Knack is a game that carried a lot of weight on its shoulders, being one of the two retail exclusives for the recently released Sony PlayStation 3. The titular character is at times quite large in the game, but often quite small. Unfortunately this title buckled under the weight of its expectations, creating an average game that makes for a lackluster release title.
Knack is an animated bundle of runes. These runes are used in human society to power their technology, but Knack is something different. His core was discovered years earlier and proved capable of coming to life while absorbing runes to his body to grow in size and strength.
The mechanics are your basic adventuring/platforming fare, all of which are well enough executed but do little to deliver on ‘next gen’ promise. Knack just does not hold up under the close scrutinization that comes with being one of only a handful of release titles, which is a shame because it is not necessarily a bad game, just an uninspired one.
Graphics – 7:
At times Knack can look really good, presenting a world with rich, vibrant colors and a fair amount of detail. Everything is animated fairly well, without slowdown. In particular, I really enjoyed Knack’s character design, which casts an intricate shadow that properly reflects the various small runes that make up his body. However, nothing here is terribly startling either. The art design will probably be received in divided fashion, with human characters looking like something out of a Dreamworks or Pixar movie, though sometimes stiffly brought to life. Worse yet are the largely static environments. If you cannot smash it, the environment generally does nothing. In an early forest stage I was running to bushes and trees, but they remained perfectly still. Until later levels with churning gears or some wind blowing a few things around, there was almost no animation in the environments. This created a world that felt very lifeless, unfortunately.
Sound & Music – 6:
The music never really gets in the way, but it never really impresses either. It is often fairly quiet, and this subtly is appreciated, but quite often it goes unnoticed as well. The sound effects have a tendency to be pretty repetitive. There is not a wide variety of enemies, and Knack himself is somewhat lacking for skills, so you tend to hear the same things over and over throughout the adventure. There is a fair amount of voice acting, and it is also somewhat average. No one really embarrasses themselves here, but the already thin story receives almost no boost from the actors either.
Gameplay – 5:
I feel as though Knack is suffering through something of an identity crisis. The visuals are bright and cute and look as though they are geared toward children. The combat is also quite simple, with a jump, a basic ground attack, a basic jumping attack and three special attacks comprising about ninety percent of the gameplay. Knack can be pretty unforgiving with difficulty though, especially with some of the fights near the end of the game where you are taking massive damage, even on easier levels of difficulty. My youngest daughter did not find it terribly fun, and even my son who games quite a bit himself felt that Knack was a clunky, slow to control.

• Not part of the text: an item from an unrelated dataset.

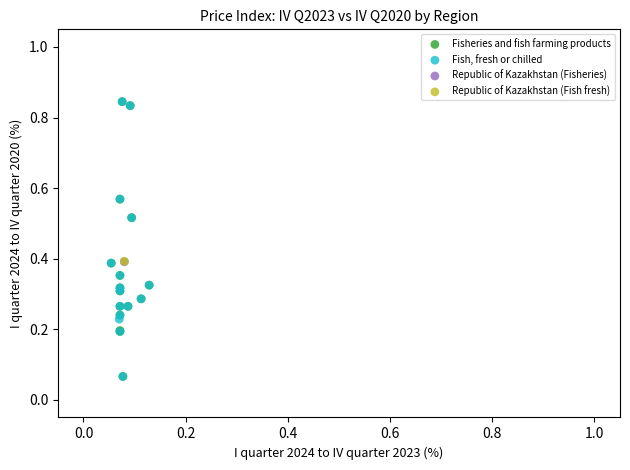

What are all the series names shown in the legend?

Fisheries and fish farming products, Fish, fresh or chilled, Republic of Kazakhstan (Fisheries), Republic of Kazakhstan (Fish fresh)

A few puzzle elements get sprinkled in here and there, but really it is mostly about jumping over an enemy’s ranged attack, dodging out of the way of their melee attack and countering with punches on the ground. Lather, rinse and repeat about a thousand times.
Intangibles – 6:
The story feels like it tries to do too much, with characters that are largely uninteresting. Maybe better voice performances would have helped, but the basic tale being told just never really got me invested in anyone. Even Knack hardly says anything, and mostly just runs around doing what he is told by others. With such simple combat in place, including only three special attacks, the game starts off just fine but its lack of depth really has everything feeling like a bit of a slog by about the midway point.

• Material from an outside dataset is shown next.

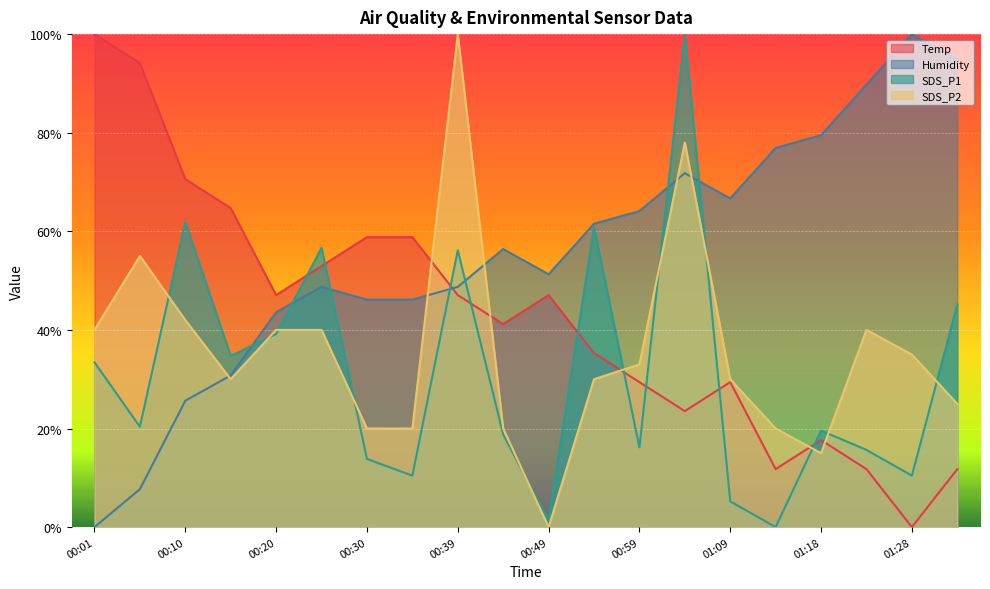

At 00:06, list the series in order from largest to smallest.

Temp, SDS_P2, SDS_P1, Humidity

There is almost no exploration to be done, the game is very linear. This helps to keep things focused and moving along, but it also has a tendency to feel somewhat limiting as well. There are some collectibles you can find along the way that create gadgets with useful abilities, or crystals that can give Knack new powers. Clearly the developer meant for you to play through Knack multiple times so you can try these out, but unfortunately I never really had a desire to do so.
Overall – 6:
I really wanted to like Knack more than this. The visuals had a certain charm to them and the gameplay hook of an ever-growing character seemed appealing. Unfortunately the execution became something of a mind-numbing process that had me awaiting the game’s end mostly to have it over, as opposed to really caring about the story line itself. That is not to say Knack is a completely failure. The characters and combat are approachable, and while combat damage feels a bit too high at times, the puzzling and platforming parts are seldom frustrating. If you like the formula, then the gadget and gem carryover into a New Game+ gives Knack some decent replay value as well.
Still, under the spotlight of being a new generation launch title, it feels as though the enormous expectations crushed the shoulders of little Knack with his giant-sized counterpart nowhere to be seen.